__ABOUT THIS TASK__
Starting at the line that contains "image of liver" and ending at the line that contains "cancer tissue displays", the lines below are to be given again exactly, with nothing added.

——

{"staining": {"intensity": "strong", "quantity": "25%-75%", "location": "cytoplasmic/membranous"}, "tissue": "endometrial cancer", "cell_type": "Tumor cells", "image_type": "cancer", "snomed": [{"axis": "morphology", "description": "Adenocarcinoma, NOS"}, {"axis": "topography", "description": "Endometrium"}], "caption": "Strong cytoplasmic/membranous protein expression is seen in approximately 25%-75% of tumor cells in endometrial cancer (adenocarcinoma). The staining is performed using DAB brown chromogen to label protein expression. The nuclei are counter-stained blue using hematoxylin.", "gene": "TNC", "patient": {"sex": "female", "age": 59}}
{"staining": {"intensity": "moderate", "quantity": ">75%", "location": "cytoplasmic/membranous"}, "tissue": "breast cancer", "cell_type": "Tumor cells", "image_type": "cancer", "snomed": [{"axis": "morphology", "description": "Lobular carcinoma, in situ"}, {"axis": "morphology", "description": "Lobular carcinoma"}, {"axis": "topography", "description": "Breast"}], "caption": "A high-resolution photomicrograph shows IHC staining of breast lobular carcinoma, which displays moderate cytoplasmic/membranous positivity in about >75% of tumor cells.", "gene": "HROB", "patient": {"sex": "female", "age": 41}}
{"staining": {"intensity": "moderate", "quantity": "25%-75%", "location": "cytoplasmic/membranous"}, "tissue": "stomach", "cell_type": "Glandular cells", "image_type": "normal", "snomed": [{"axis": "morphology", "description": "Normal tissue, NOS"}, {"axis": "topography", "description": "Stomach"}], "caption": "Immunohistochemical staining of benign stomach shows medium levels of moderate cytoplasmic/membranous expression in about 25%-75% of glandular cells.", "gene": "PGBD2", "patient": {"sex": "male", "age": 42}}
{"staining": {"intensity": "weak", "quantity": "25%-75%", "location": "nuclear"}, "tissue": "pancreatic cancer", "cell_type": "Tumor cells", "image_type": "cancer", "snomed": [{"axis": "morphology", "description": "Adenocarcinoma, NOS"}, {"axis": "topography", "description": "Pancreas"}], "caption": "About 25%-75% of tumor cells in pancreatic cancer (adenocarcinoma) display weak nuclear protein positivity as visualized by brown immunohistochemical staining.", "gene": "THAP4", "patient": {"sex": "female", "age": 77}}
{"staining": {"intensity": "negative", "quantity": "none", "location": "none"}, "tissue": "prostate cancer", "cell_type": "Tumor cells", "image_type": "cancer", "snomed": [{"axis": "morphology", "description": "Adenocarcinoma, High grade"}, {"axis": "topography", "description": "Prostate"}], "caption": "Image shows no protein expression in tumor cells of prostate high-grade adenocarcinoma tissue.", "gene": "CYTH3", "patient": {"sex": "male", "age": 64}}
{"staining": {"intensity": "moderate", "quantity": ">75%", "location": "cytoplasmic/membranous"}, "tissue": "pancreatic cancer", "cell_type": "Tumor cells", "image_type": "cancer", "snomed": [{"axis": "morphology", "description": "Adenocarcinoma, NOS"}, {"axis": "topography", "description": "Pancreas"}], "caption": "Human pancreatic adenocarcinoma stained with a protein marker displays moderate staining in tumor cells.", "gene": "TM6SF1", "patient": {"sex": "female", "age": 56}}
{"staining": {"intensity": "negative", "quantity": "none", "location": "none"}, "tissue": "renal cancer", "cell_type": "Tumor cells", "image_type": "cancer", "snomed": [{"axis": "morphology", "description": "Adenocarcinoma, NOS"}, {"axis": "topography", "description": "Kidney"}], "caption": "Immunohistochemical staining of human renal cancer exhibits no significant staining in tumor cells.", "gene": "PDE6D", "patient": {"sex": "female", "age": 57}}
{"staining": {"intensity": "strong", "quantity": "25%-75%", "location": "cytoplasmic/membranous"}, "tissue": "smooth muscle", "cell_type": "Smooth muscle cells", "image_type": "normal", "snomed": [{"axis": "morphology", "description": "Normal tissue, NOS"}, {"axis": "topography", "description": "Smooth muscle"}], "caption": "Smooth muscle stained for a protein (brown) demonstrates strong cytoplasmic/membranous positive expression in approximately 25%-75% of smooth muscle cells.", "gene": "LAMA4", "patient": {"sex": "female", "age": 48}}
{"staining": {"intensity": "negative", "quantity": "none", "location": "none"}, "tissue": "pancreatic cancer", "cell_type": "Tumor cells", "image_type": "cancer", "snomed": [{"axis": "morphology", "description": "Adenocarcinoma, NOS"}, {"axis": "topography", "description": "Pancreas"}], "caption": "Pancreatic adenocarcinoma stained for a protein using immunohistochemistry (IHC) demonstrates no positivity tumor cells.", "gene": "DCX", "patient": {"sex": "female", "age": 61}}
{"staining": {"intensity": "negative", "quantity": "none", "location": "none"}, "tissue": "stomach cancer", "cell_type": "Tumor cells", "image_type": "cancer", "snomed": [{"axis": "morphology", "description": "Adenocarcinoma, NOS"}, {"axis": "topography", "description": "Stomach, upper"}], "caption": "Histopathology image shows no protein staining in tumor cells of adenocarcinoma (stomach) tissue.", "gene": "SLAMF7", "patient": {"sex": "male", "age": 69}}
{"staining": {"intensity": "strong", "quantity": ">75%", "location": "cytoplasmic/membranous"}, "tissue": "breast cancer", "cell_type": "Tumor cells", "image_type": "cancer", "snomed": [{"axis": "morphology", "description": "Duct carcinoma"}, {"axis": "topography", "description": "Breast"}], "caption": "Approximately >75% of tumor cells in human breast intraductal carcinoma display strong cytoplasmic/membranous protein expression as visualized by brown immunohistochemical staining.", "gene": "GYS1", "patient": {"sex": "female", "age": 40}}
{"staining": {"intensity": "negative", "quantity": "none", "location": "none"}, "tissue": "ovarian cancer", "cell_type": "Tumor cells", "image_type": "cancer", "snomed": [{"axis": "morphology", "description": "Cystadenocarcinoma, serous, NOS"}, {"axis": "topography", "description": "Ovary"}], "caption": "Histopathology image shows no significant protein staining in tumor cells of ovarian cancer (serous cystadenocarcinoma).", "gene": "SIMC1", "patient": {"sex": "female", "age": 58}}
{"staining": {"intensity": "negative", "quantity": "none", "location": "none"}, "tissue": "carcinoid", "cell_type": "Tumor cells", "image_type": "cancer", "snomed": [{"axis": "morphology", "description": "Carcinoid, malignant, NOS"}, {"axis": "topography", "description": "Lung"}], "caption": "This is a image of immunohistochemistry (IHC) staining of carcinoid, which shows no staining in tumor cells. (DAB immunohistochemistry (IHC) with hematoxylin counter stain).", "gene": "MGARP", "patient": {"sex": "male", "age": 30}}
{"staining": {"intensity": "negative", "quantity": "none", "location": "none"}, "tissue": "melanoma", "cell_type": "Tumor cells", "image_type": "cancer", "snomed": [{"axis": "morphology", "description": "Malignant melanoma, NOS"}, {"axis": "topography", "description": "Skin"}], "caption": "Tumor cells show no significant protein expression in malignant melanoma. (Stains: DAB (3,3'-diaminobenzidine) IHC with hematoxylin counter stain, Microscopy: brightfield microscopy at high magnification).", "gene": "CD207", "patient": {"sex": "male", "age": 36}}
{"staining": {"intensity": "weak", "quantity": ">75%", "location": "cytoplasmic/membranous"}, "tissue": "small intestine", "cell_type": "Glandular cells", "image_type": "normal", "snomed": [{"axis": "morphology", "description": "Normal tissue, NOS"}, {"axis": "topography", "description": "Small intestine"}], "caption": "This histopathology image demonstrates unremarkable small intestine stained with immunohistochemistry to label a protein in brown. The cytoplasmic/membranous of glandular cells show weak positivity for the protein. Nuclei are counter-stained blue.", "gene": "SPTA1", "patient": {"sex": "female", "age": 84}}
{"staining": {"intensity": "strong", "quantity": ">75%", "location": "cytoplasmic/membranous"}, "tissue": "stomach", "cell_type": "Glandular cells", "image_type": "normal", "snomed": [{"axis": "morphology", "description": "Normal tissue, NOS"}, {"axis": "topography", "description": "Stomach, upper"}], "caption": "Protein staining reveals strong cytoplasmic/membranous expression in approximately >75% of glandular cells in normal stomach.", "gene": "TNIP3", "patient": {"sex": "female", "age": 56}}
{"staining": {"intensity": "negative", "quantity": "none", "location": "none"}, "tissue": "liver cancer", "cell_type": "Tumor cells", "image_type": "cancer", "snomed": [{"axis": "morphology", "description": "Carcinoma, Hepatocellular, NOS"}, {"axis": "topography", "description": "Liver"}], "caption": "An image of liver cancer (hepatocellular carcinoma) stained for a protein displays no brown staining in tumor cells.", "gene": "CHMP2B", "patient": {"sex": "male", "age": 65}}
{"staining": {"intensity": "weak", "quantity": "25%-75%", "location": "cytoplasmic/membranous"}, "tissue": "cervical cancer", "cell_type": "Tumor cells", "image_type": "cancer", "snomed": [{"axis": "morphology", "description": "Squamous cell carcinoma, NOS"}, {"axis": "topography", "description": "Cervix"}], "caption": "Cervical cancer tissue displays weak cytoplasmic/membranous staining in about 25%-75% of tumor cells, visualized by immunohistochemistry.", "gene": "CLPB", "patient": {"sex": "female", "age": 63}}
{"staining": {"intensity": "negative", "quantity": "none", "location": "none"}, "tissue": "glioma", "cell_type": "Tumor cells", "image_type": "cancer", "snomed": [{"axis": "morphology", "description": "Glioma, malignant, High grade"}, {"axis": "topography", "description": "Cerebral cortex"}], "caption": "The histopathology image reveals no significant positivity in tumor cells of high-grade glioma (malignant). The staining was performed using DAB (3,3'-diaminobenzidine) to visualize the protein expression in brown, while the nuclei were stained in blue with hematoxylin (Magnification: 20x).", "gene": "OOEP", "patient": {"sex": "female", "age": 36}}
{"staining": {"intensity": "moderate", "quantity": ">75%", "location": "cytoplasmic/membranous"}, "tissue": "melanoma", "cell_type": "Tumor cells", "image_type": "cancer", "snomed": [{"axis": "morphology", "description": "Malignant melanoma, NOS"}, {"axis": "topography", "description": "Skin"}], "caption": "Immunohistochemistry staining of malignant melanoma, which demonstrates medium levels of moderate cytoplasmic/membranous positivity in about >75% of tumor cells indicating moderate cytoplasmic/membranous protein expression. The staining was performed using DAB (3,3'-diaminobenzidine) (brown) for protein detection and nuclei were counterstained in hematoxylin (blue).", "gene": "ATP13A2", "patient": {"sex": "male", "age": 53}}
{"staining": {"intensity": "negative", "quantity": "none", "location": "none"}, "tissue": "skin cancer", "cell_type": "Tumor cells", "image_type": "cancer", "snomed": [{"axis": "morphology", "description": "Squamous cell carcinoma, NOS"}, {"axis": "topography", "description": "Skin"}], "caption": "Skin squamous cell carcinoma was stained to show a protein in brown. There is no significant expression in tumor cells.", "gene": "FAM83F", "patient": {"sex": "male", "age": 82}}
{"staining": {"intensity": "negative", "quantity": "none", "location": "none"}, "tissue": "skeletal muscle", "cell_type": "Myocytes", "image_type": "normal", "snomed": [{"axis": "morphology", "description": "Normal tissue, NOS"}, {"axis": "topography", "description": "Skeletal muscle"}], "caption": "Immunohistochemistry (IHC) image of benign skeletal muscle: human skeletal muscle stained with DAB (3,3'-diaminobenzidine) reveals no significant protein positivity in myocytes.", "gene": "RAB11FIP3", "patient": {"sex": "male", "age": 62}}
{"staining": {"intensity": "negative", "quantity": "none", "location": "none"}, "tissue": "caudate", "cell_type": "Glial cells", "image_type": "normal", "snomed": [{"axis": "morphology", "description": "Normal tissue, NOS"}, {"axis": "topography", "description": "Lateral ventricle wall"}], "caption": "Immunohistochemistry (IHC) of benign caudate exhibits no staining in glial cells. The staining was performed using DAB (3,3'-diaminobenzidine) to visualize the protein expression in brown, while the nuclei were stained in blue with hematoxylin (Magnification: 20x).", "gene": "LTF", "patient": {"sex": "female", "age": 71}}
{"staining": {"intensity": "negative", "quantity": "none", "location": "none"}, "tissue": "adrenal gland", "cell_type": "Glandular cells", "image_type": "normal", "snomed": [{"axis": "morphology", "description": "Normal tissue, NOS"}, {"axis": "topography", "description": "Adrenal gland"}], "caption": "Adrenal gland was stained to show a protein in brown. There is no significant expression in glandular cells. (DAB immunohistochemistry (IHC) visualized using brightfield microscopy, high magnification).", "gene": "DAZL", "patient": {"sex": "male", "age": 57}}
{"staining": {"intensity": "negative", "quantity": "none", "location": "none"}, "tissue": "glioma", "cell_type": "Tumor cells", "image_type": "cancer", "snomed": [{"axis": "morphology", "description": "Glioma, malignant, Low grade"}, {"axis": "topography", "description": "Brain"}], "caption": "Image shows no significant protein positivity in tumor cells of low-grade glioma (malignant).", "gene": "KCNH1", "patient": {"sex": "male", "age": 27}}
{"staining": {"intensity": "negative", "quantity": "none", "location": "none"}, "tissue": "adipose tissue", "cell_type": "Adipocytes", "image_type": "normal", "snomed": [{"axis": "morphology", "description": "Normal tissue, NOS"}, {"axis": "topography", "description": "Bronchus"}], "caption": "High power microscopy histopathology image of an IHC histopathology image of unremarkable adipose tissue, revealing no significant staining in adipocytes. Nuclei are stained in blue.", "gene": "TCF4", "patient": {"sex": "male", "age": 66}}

——

__ANSWER TO THE PROBLEM__
{"staining": {"intensity": "negative", "quantity": "none", "location": "none"}, "tissue": "liver cancer", "cell_type": "Tumor cells", "image_type": "cancer", "snomed": [{"axis": "morphology", "description": "Carcinoma, Hepatocellular, NOS"}, {"axis": "topography", "description": "Liver"}], "caption": "An image of liver cancer (hepatocellular carcinoma) stained for a protein displays no brown staining in tumor cells.", "gene": "CHMP2B", "patient": {"sex": "male", "age": 65}}
{"staining": {"intensity": "weak", "quantity": "25%-75%", "location": "cytoplasmic/membranous"}, "tissue": "cervical cancer", "cell_type": "Tumor cells", "image_type": "cancer", "snomed": [{"axis": "morphology", "description": "Squamous cell carcinoma, NOS"}, {"axis": "topography", "description": "Cervix"}], "caption": "Cervical cancer tissue displays weak cytoplasmic/membranous staining in about 25%-75% of tumor cells, visualized by immunohistochemistry.", "gene": "CLPB", "patient": {"sex": "female", "age": 63}}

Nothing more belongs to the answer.